The Institute for Clinical and Economic Review’s newest cost-effectiveness report underscores just how far economic modeling sometimes diverges from patients’ reality, explained the Institute for Patient Access in a February 17 letter.  The report analyzes rheumatoid arthritis treatments’ value by modeling expenses for simulated patients over a lifetime on certain treatments.

Targeted immune modulators such as biologic treatments exceed ICER’s cost-effectiveness threshold, the report concludes.  But the model used to reach this conclusion may not reflect patients’ reality, raising questions about the report’s validity and its impact on patient access.

[SEE: Why ICER’s Model Doesn’t Work for Rheumatoid Arthritis Patients]

ICER Reports

The Institute for Clinical and Economic Review uses its value framework to assess innovative medication’s long-term cost effectiveness and short-term budget impact. In its final reports, the organization establishes a medication’s “benchmark,” price, which can influence health plan coverage for advanced medicines that may exceed that price.

Past reports have analyzed treatments for asthma, diabetes, psoriasis and various forms of cancer.

ICER’s Model vs.
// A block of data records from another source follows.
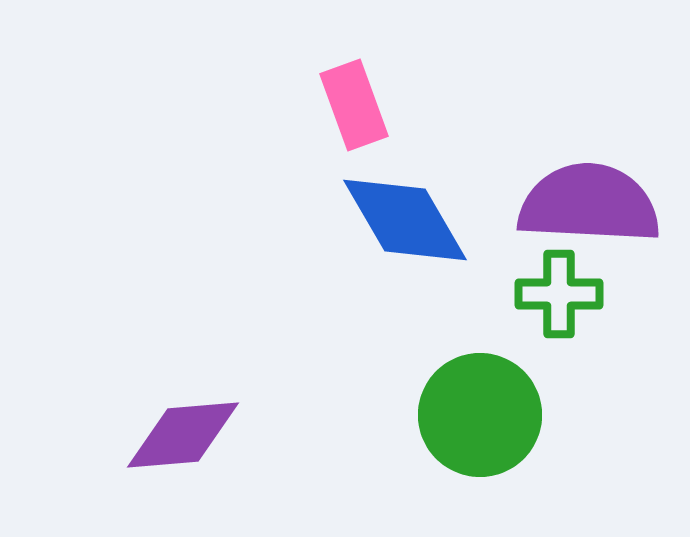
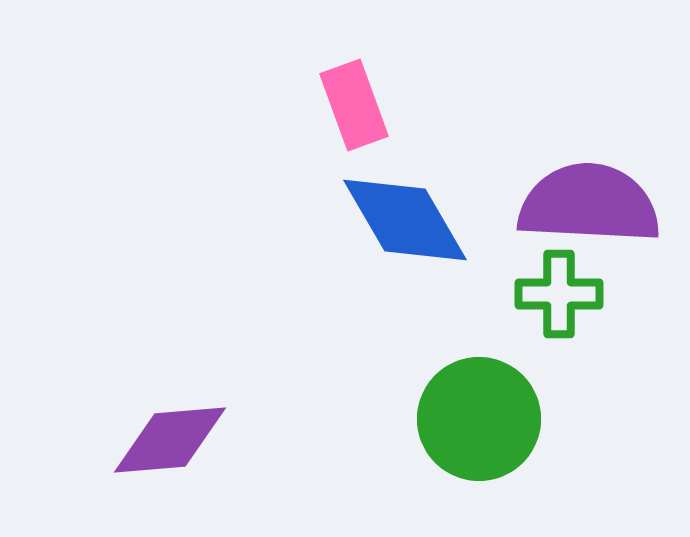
green circle: moved 1 px left, 4 px down
purple diamond: moved 13 px left, 5 px down
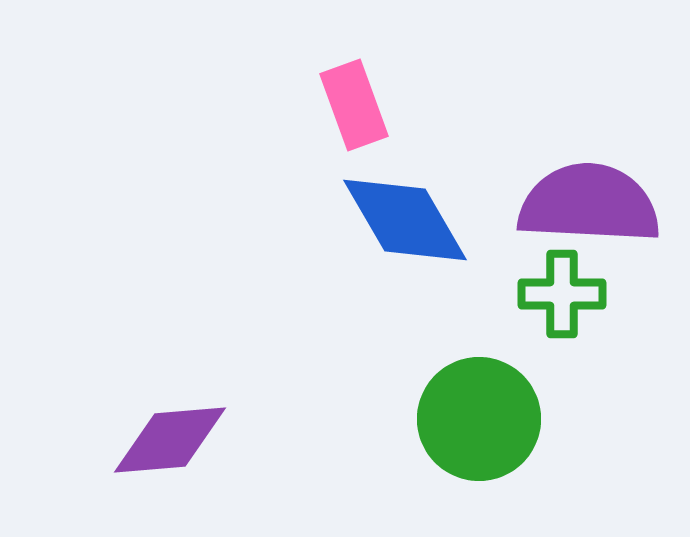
green cross: moved 3 px right
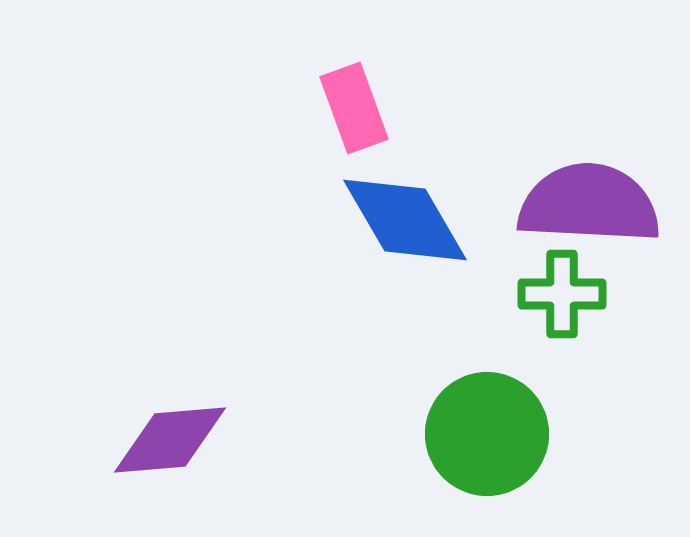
pink rectangle: moved 3 px down
green circle: moved 8 px right, 15 px down
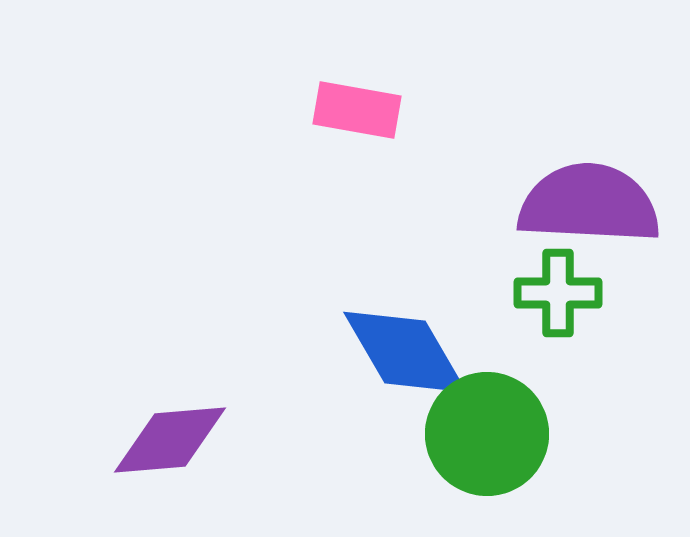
pink rectangle: moved 3 px right, 2 px down; rotated 60 degrees counterclockwise
blue diamond: moved 132 px down
green cross: moved 4 px left, 1 px up
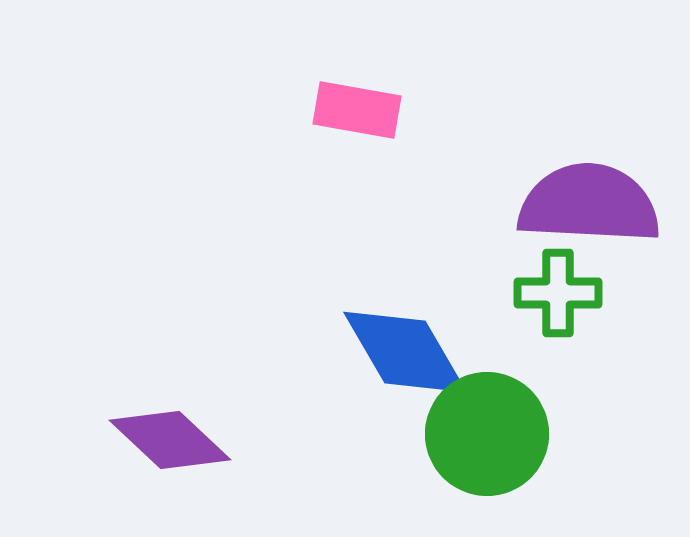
purple diamond: rotated 48 degrees clockwise
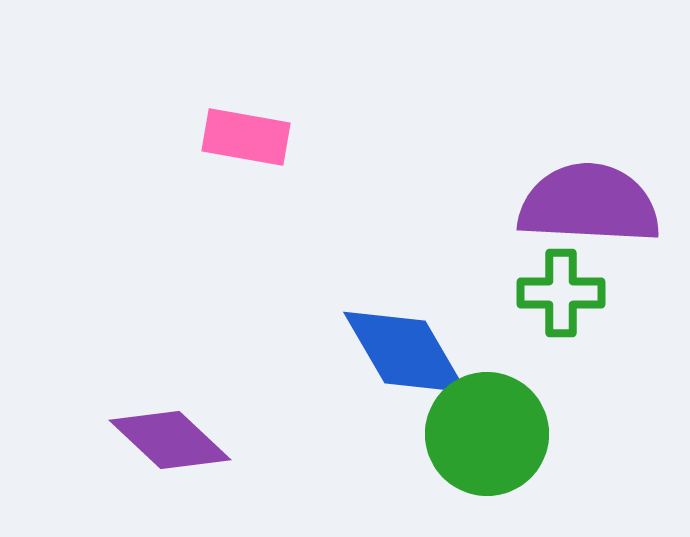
pink rectangle: moved 111 px left, 27 px down
green cross: moved 3 px right
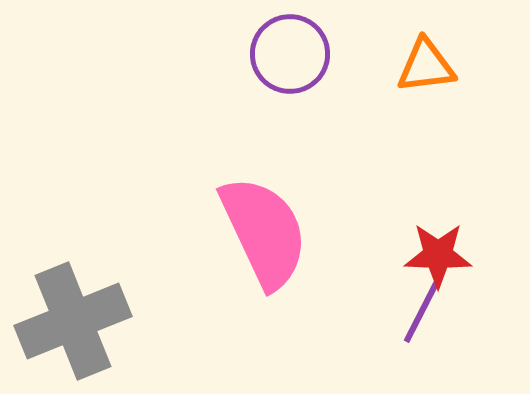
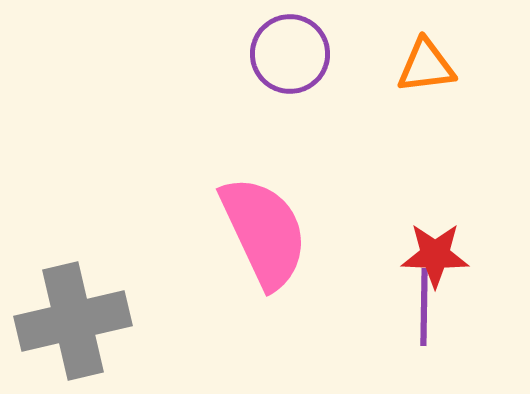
red star: moved 3 px left
purple line: rotated 26 degrees counterclockwise
gray cross: rotated 9 degrees clockwise
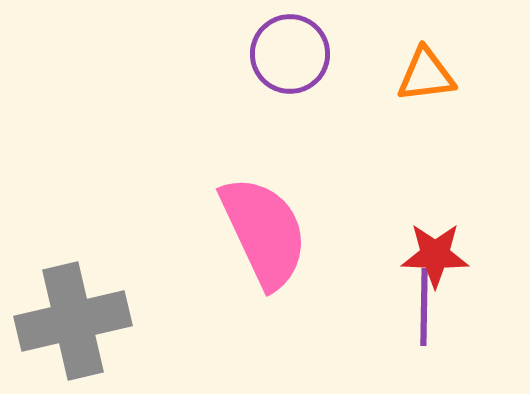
orange triangle: moved 9 px down
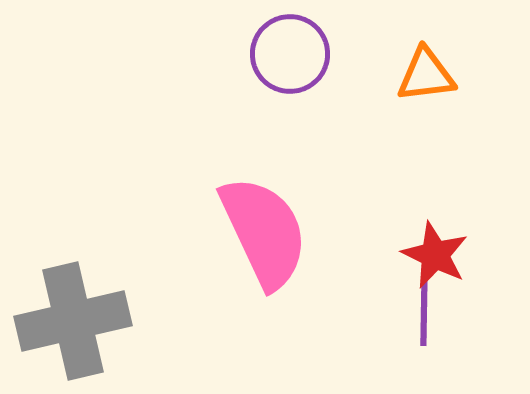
red star: rotated 24 degrees clockwise
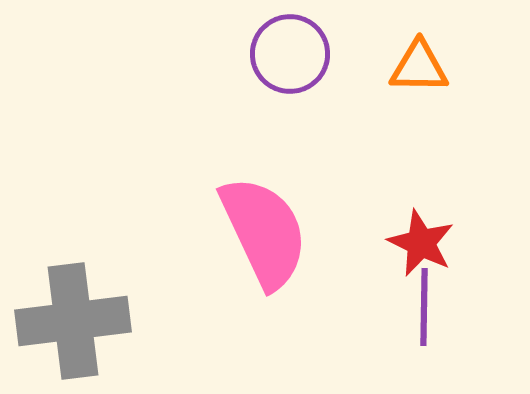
orange triangle: moved 7 px left, 8 px up; rotated 8 degrees clockwise
red star: moved 14 px left, 12 px up
gray cross: rotated 6 degrees clockwise
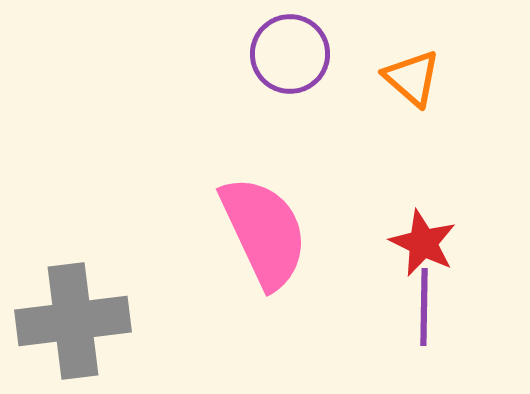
orange triangle: moved 7 px left, 11 px down; rotated 40 degrees clockwise
red star: moved 2 px right
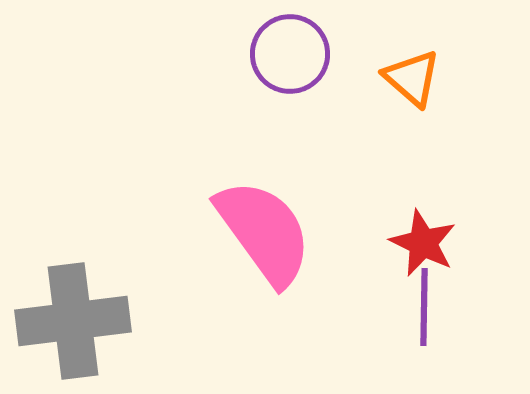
pink semicircle: rotated 11 degrees counterclockwise
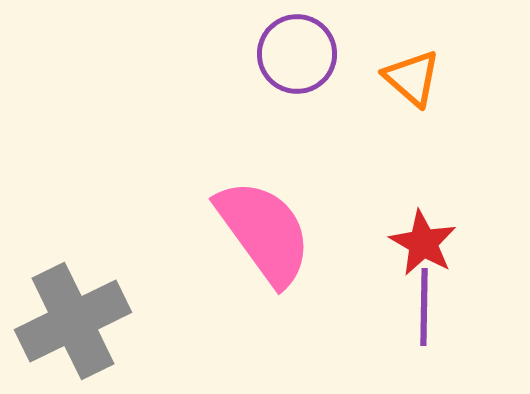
purple circle: moved 7 px right
red star: rotated 4 degrees clockwise
gray cross: rotated 19 degrees counterclockwise
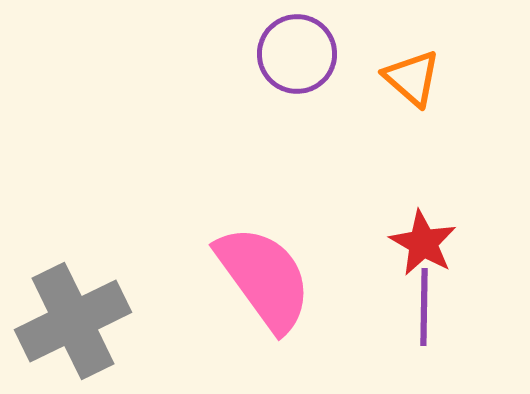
pink semicircle: moved 46 px down
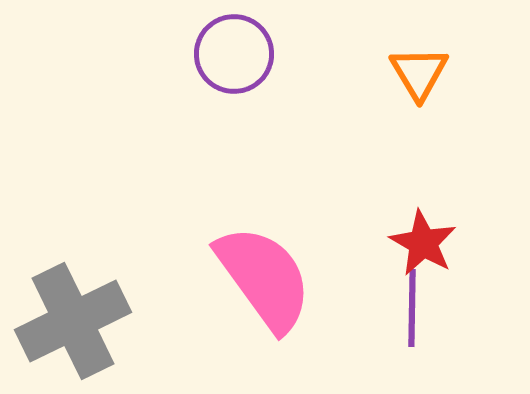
purple circle: moved 63 px left
orange triangle: moved 7 px right, 5 px up; rotated 18 degrees clockwise
purple line: moved 12 px left, 1 px down
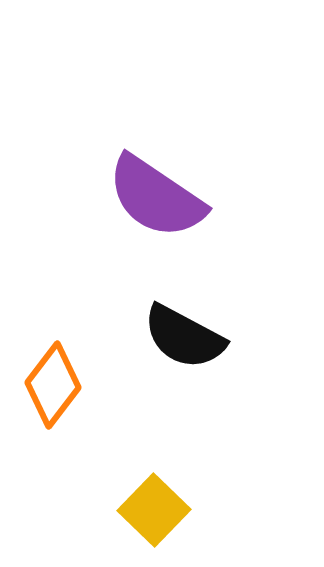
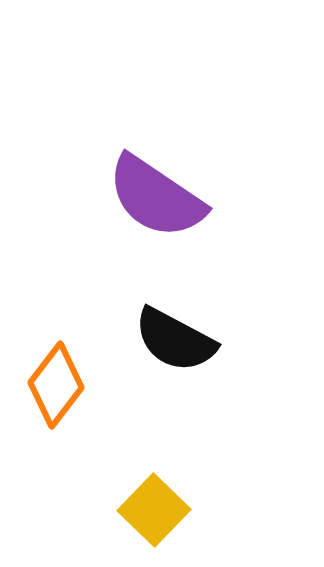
black semicircle: moved 9 px left, 3 px down
orange diamond: moved 3 px right
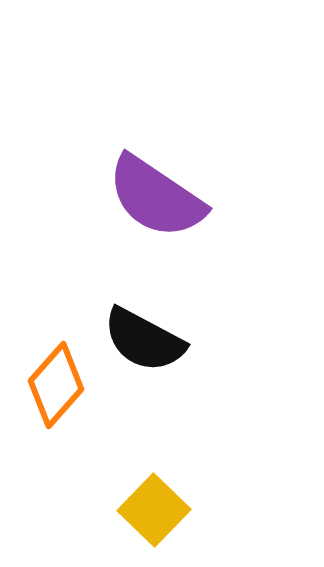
black semicircle: moved 31 px left
orange diamond: rotated 4 degrees clockwise
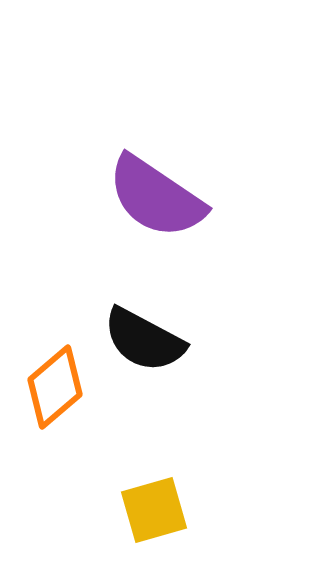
orange diamond: moved 1 px left, 2 px down; rotated 8 degrees clockwise
yellow square: rotated 30 degrees clockwise
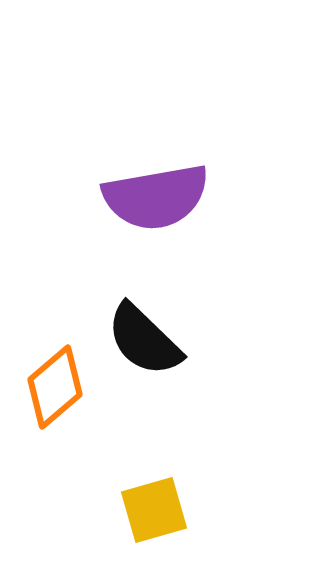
purple semicircle: rotated 44 degrees counterclockwise
black semicircle: rotated 16 degrees clockwise
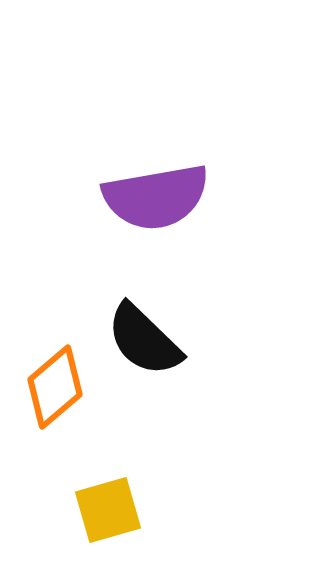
yellow square: moved 46 px left
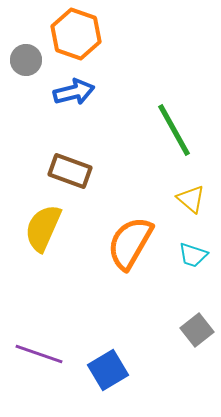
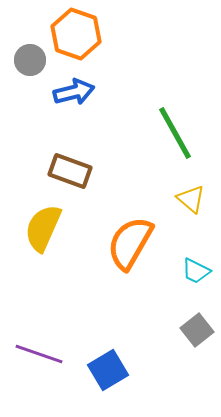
gray circle: moved 4 px right
green line: moved 1 px right, 3 px down
cyan trapezoid: moved 3 px right, 16 px down; rotated 8 degrees clockwise
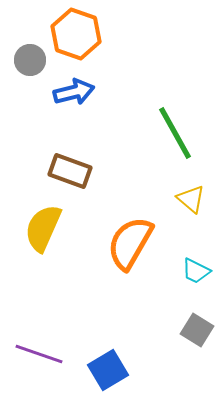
gray square: rotated 20 degrees counterclockwise
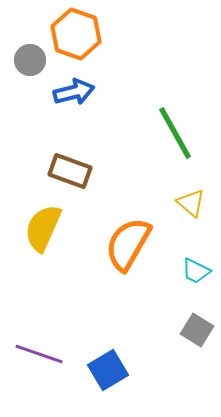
yellow triangle: moved 4 px down
orange semicircle: moved 2 px left, 1 px down
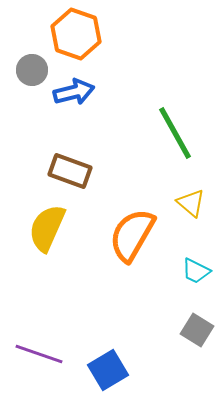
gray circle: moved 2 px right, 10 px down
yellow semicircle: moved 4 px right
orange semicircle: moved 4 px right, 9 px up
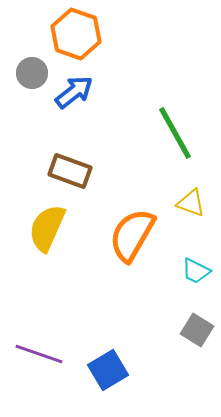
gray circle: moved 3 px down
blue arrow: rotated 24 degrees counterclockwise
yellow triangle: rotated 20 degrees counterclockwise
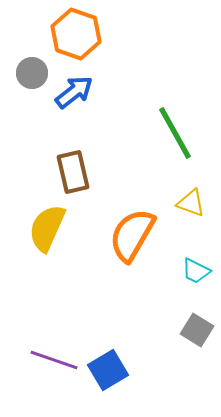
brown rectangle: moved 3 px right, 1 px down; rotated 57 degrees clockwise
purple line: moved 15 px right, 6 px down
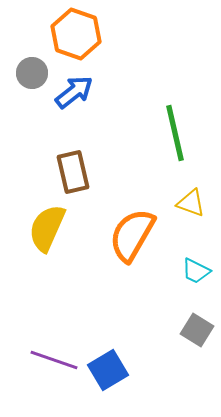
green line: rotated 16 degrees clockwise
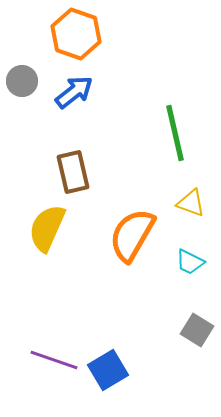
gray circle: moved 10 px left, 8 px down
cyan trapezoid: moved 6 px left, 9 px up
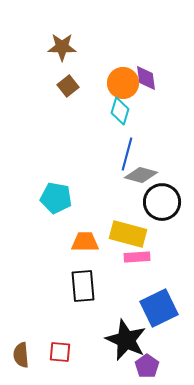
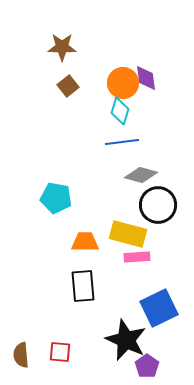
blue line: moved 5 px left, 12 px up; rotated 68 degrees clockwise
black circle: moved 4 px left, 3 px down
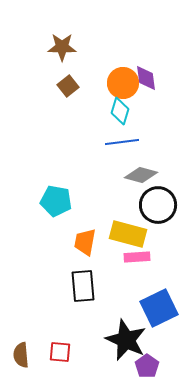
cyan pentagon: moved 3 px down
orange trapezoid: rotated 80 degrees counterclockwise
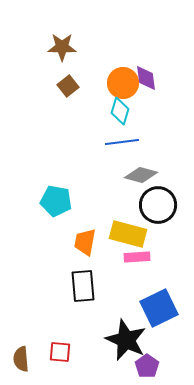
brown semicircle: moved 4 px down
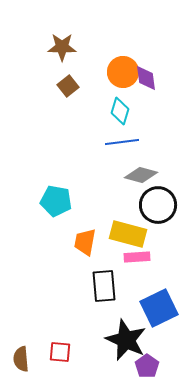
orange circle: moved 11 px up
black rectangle: moved 21 px right
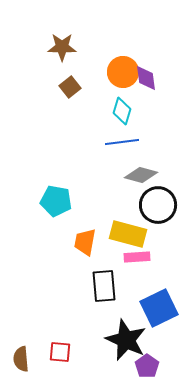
brown square: moved 2 px right, 1 px down
cyan diamond: moved 2 px right
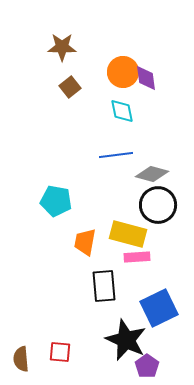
cyan diamond: rotated 28 degrees counterclockwise
blue line: moved 6 px left, 13 px down
gray diamond: moved 11 px right, 1 px up
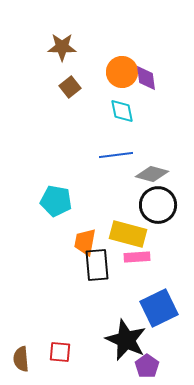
orange circle: moved 1 px left
black rectangle: moved 7 px left, 21 px up
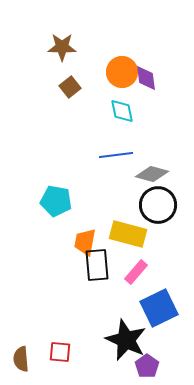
pink rectangle: moved 1 px left, 15 px down; rotated 45 degrees counterclockwise
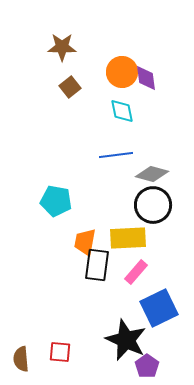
black circle: moved 5 px left
yellow rectangle: moved 4 px down; rotated 18 degrees counterclockwise
black rectangle: rotated 12 degrees clockwise
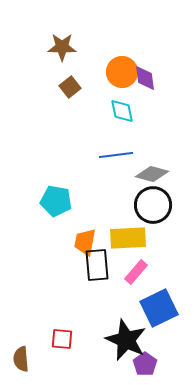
purple diamond: moved 1 px left
black rectangle: rotated 12 degrees counterclockwise
red square: moved 2 px right, 13 px up
purple pentagon: moved 2 px left, 2 px up
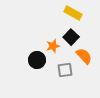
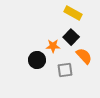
orange star: rotated 16 degrees clockwise
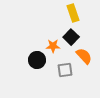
yellow rectangle: rotated 42 degrees clockwise
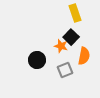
yellow rectangle: moved 2 px right
orange star: moved 8 px right; rotated 16 degrees clockwise
orange semicircle: rotated 54 degrees clockwise
gray square: rotated 14 degrees counterclockwise
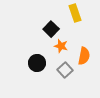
black square: moved 20 px left, 8 px up
black circle: moved 3 px down
gray square: rotated 21 degrees counterclockwise
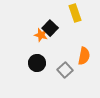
black square: moved 1 px left, 1 px up
orange star: moved 20 px left, 11 px up
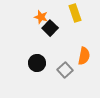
orange star: moved 18 px up
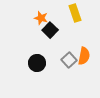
orange star: moved 1 px down
black square: moved 2 px down
gray square: moved 4 px right, 10 px up
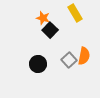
yellow rectangle: rotated 12 degrees counterclockwise
orange star: moved 2 px right
black circle: moved 1 px right, 1 px down
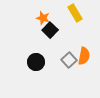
black circle: moved 2 px left, 2 px up
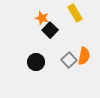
orange star: moved 1 px left
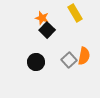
black square: moved 3 px left
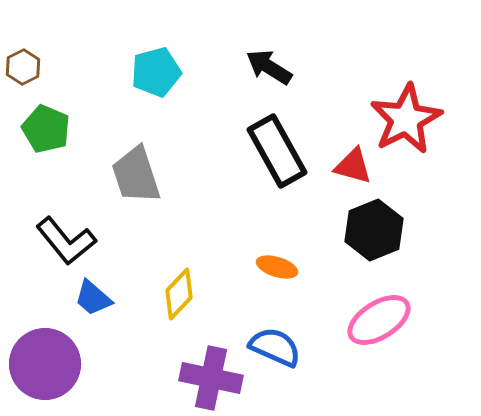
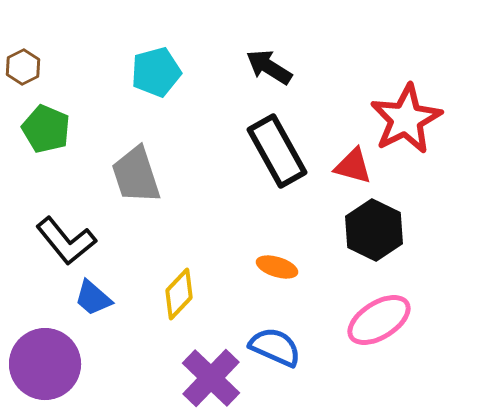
black hexagon: rotated 12 degrees counterclockwise
purple cross: rotated 32 degrees clockwise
Patients’ Reality

Using economic data to potentially limit physicians’ decision making and patients’ treatment options remains controversial.  So do certain statistical quality measures, such as quality-adjusted life years.  But the Institute for Patient Access argued in its letter to ICER that such an approach falls particularly short with regard to rheumatoid arthritis.

“Health plans may use [ICER’s] conclusion to limit patients’ options for RA treatment,” the Institute for Patient Access noted in its letter, “despite the fact that ICER’s model for calculating cost effectiveness is, arguably, ill-suited for arthritis treatments.”  IfPA laid out four reasons that the model falls short:

  1. ICER’s homogeneous cohort does not reflect the reality of treating rheumatoid arthritis’ heterogeneous patient population.
  2. ICER’s lifetime horizon for calculating cost effectiveness overestimates the duration of patients’ treatment with any given therapy.
  3. ICER’s budget impact numbers do not accurately reflect rising health care costs in the United States.
  4. ICER’s measures of quality do not fully encompass RA patients’ experiences.

IfPA urged ICER to take these factors into consideration before releasing the final draft of its report on April 7.